Microarray Meta-Analysis
Why is replication so important to science? Quite simply, replication decreases the chance that you will be wrong. A clear example of why this is true comes from the domain of signal relay. Imagine a binary signal with ten bits that get’s transmitted three times (box below). Faults in any one transmission can be corrected through a simple majority vote. Related principles explain why model ensembling is basically required to win kaggle machine learning competitions.
Original signal:
1010111010
Received signals:
0010111010
1010111110
1010101010
1010111010
A comparable situation arises for microarray data, where the signal is now real numbered gene expression changes for on the order of 20,000 genes. In the following post, I demonstrate that it’s possible to greatly improve the reliability of a gene expression signature by combining data from similar microarray studies with the R package crossmeta. I do this by comparing the overlap between a set of independent gene expression signatures and signatures derived from either individual studies or from the meta-analysis of multiple studies.
The independent microarray signatures were generated by the Broad Institute, which treated human cells with 1309 different drugs as part of their Connectivity Mapping project. These signatures can be accessed from the R package ccmap, which also provides functions for ranking these drug signatures based on their similarity to a query signature.
This ranking functionality of ccmap was exploited to evaluate crossmeta. This was accomplished by using query signatures from studies that assayed at least one of 10 drugs also assayed in the ccmap data. These query signatures should have the greatest similarity with the ccmap drug signature for the same drug. If effective, meta-analysis through crossmeta should produce signatures with even greater similarity.
For the 10 evaluation drugs, crossmeta was used to generate differential expression signatures for 259 individual contrasts from 125 studies which were then used to generate a single meta-analysis signature for each evaluation drug.
The results were very impressive for crossmeta. Meta-analysis improved the rankings of the queried drugs among all other ccmap drugs (figure below - right) and the overlap between the queried drugs and the same ccmap drugs (figure below - left).
There are cases where the drug meta-analysis signature had poor overlap with the ccmap signature for the same drug (figure below). Despite this, the meta-analysis signature usually overlapped most strongly with ccmap signatures from drugs that either had a similar mechanism of action or a nearly identical chemical structure. This suggests that the fault is with certain ccmap signatures and not with the meta-analysis signature. It also suggests that even when the ideal match has poor overlap, ccmap provides reasonable candidates to mimic the meta-analysis expression signature.

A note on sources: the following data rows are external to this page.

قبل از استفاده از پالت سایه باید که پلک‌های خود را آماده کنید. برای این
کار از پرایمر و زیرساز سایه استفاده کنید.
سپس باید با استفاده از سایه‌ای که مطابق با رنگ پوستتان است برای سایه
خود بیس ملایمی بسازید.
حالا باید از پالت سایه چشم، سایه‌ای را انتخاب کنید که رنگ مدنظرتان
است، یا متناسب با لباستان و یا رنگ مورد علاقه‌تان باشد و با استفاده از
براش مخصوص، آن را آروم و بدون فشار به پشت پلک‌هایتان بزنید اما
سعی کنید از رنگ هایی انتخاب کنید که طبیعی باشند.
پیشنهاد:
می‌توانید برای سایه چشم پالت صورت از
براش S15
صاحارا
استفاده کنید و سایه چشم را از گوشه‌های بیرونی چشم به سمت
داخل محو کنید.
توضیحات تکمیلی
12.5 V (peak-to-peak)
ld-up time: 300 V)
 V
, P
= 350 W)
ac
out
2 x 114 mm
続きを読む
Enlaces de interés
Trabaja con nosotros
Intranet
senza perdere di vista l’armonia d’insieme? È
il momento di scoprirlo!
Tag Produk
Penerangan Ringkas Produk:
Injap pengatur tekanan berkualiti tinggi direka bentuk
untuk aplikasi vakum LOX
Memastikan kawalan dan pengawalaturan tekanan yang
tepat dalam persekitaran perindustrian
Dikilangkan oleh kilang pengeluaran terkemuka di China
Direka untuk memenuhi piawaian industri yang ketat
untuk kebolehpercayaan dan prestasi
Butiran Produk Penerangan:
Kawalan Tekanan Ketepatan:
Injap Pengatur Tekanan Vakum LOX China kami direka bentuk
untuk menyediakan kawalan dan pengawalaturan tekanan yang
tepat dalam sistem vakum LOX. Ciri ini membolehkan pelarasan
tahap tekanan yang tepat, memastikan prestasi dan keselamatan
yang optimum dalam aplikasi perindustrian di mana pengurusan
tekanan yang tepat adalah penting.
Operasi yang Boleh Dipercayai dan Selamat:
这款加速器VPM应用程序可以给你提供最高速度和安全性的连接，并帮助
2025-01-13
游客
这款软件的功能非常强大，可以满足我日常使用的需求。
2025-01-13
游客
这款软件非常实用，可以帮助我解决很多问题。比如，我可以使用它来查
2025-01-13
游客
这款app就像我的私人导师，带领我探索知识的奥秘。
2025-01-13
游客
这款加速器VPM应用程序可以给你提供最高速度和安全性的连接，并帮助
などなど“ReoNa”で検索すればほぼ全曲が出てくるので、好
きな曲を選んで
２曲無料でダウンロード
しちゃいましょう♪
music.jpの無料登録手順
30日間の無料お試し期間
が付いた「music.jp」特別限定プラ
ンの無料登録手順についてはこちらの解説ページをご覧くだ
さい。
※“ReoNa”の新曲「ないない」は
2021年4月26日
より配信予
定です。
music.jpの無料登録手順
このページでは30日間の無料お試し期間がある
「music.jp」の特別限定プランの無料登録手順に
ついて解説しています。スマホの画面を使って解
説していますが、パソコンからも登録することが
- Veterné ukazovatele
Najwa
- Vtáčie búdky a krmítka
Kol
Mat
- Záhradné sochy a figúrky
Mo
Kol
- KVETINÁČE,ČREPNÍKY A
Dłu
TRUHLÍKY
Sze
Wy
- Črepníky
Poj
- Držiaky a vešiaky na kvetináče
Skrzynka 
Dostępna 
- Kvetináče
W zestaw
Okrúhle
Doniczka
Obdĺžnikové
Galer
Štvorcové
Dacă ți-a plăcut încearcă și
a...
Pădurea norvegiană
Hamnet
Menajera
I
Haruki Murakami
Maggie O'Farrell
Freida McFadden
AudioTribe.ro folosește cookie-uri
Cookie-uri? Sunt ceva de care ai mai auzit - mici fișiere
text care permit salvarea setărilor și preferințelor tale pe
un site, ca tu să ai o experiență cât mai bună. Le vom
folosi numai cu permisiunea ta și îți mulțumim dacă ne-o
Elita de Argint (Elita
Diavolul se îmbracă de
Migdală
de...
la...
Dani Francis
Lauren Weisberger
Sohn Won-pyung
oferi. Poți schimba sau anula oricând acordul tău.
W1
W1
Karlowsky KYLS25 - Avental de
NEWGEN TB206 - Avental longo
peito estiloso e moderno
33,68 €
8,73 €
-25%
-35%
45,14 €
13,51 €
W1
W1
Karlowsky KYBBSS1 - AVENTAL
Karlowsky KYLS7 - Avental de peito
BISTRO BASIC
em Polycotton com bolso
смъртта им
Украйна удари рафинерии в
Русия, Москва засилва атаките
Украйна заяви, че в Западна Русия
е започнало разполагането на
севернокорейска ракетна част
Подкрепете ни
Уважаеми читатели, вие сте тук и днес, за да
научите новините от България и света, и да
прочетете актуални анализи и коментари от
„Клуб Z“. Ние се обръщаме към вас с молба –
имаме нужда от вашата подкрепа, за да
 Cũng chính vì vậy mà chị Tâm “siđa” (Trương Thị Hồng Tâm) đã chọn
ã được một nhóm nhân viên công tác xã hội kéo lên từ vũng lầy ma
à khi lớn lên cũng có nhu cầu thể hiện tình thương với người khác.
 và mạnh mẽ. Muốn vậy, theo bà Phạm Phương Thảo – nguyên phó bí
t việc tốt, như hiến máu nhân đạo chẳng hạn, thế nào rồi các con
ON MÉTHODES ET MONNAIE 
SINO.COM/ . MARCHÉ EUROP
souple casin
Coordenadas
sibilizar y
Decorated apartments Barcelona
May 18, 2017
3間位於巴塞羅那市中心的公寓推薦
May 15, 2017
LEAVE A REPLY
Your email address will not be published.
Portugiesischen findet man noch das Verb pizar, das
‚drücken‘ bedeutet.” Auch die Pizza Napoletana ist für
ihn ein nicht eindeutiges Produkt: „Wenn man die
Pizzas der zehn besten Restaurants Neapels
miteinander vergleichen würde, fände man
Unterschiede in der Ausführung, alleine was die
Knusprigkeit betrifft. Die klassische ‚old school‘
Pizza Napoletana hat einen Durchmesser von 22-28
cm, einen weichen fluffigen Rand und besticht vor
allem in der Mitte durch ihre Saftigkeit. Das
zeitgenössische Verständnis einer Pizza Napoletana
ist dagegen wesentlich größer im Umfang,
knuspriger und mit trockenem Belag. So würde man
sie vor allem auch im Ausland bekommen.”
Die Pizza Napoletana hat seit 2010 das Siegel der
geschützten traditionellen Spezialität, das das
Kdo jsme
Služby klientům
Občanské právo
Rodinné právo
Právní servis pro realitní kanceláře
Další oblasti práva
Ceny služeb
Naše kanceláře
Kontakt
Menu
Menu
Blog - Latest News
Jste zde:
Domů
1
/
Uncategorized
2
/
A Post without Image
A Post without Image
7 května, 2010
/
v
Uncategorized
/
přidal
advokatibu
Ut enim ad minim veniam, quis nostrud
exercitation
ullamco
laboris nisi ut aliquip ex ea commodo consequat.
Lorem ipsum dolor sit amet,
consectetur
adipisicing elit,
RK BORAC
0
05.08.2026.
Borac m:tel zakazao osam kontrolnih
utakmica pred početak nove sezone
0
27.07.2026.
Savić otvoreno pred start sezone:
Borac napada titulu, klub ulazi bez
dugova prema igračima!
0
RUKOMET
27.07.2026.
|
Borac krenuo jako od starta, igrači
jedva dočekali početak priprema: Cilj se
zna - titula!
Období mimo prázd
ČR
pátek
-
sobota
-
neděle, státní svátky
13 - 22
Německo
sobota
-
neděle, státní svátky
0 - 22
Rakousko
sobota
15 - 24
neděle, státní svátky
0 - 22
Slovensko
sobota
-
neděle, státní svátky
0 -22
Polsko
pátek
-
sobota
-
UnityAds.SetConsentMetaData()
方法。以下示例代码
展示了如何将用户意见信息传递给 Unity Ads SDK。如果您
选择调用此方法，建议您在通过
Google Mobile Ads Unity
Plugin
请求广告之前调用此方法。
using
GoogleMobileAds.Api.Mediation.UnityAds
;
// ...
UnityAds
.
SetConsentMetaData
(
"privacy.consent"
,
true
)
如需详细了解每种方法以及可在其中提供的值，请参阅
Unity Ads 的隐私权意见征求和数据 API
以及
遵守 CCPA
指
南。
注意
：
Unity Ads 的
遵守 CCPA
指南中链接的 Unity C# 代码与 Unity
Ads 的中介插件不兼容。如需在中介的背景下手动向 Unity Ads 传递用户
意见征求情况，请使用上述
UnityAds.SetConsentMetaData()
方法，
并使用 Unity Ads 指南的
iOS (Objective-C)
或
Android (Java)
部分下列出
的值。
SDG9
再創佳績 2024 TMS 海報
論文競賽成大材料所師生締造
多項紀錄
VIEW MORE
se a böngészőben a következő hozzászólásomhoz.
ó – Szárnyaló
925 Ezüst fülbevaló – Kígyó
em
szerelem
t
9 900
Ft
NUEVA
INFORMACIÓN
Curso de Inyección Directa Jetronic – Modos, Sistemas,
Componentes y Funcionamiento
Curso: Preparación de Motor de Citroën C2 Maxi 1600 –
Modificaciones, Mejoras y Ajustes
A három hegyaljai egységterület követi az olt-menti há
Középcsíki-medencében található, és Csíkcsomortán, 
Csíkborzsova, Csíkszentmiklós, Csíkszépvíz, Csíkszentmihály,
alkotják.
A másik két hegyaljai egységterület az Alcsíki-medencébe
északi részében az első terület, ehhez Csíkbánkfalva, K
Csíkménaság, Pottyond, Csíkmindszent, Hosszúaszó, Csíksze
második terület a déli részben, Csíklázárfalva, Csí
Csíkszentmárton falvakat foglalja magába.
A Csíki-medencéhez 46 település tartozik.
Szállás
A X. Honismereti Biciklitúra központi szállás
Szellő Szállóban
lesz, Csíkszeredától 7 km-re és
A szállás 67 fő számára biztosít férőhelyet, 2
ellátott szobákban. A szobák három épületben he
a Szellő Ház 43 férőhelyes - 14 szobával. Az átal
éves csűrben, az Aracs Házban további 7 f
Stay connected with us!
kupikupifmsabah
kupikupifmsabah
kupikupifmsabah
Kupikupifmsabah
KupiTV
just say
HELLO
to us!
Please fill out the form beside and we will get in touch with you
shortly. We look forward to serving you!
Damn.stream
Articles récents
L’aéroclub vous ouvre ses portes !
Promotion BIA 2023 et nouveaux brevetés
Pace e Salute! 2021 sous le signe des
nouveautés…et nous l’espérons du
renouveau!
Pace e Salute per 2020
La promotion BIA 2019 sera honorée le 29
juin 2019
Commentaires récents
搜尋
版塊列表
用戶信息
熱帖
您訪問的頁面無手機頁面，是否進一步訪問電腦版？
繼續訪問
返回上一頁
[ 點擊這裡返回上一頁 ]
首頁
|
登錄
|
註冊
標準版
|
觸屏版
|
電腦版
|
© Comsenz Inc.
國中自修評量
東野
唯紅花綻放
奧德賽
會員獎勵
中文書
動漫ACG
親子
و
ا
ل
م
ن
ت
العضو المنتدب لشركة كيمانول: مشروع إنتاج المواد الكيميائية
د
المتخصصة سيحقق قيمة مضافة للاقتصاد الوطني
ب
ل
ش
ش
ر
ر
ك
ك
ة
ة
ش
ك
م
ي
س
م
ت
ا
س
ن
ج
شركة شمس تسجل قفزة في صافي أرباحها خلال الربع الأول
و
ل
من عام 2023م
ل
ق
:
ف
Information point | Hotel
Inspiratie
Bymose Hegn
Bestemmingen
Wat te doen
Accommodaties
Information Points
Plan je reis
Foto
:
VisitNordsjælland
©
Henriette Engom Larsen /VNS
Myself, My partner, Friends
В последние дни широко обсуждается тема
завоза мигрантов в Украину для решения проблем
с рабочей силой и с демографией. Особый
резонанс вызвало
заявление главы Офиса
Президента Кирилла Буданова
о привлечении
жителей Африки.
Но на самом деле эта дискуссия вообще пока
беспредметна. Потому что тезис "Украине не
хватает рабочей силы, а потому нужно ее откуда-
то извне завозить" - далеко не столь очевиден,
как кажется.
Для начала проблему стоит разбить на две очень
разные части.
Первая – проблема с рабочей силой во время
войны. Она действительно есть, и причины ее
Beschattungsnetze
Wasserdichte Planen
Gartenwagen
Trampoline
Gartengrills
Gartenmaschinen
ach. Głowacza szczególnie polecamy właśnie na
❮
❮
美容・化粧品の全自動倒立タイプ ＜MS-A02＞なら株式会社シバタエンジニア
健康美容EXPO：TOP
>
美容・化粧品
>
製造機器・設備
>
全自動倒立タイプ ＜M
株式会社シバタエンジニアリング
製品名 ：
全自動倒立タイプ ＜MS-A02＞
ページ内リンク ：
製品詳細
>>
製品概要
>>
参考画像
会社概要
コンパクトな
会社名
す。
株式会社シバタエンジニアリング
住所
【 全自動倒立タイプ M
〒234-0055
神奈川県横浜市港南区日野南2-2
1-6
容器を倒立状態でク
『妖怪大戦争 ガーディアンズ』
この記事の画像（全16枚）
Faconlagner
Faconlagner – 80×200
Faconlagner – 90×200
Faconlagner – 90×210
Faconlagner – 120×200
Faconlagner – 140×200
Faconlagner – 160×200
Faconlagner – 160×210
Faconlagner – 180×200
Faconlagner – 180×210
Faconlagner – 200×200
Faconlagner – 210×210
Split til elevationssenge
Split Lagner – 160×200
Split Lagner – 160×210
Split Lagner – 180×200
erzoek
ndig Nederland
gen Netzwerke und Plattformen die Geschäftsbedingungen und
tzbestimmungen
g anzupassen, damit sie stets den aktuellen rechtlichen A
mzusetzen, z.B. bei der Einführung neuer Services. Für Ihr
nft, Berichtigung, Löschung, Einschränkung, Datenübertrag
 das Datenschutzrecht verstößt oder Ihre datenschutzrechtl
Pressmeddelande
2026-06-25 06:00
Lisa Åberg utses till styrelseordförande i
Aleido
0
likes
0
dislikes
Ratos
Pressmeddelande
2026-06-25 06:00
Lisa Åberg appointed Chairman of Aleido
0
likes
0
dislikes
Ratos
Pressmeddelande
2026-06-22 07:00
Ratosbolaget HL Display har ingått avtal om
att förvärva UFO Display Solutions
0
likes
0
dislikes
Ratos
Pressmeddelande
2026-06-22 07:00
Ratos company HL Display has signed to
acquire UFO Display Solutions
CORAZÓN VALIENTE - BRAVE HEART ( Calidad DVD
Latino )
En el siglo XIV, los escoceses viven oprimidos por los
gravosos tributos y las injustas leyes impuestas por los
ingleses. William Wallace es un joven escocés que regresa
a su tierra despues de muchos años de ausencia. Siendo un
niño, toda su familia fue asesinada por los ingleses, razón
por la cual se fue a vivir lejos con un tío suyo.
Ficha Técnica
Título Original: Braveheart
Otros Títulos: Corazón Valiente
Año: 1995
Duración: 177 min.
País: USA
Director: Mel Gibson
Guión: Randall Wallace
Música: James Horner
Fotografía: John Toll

To demonstrate more concretely that cases of poor overlap were due to low quality ccmap signatures, let’s look at the original ccmap data. For cases where the correct ccmap drug was among the top ten best matches for the meta-analysis signature, there is also good separation between control and treatment samples (figure below - top row). In contrast, ccmap drug signatures with poor separation had poor overlap with the meta-analysis signature for the same drug (figure below - bottom row). The one exception is doxorubicin, for which the relatively low rank of 51 appears to have resulted from many similar ccmap expression profiles. Although the ccmap signature for doxorubicin was not among the top ten signatures, its absolute overlap was quite high in comparison to other low-ranking queries (figure above).
Summary
Meta-analysis of microarray expression profiles using crossmeta substantially improves the reliability of gene expression profiles. This was demonstrated using the ccmap Bioconductor package and data from 125 studies that assayed at least one of ten drugs also assayed for the ccmap data. In comparison to drug signatures from individual contrasts, signatures from meta-analysis had much stronger overlap with the ccmap signatures for the same drugs. For cases where the meta-analysis signature had relatively poor overlap with the corresponding ccmap signature, the ccmap signature was likely at fault. This was concluded after observing poor separation between treatment and control samples for these ccmap signatures. Additionally, for these cases, the most strongly overlapping ccmap signatures included drugs with similar mechanisms or structure to the meta-analysed drug. This suggests that even when the ideal match has poor overlap, ccmap provides reasonable candidates to mimic the meta-analysis expression signature.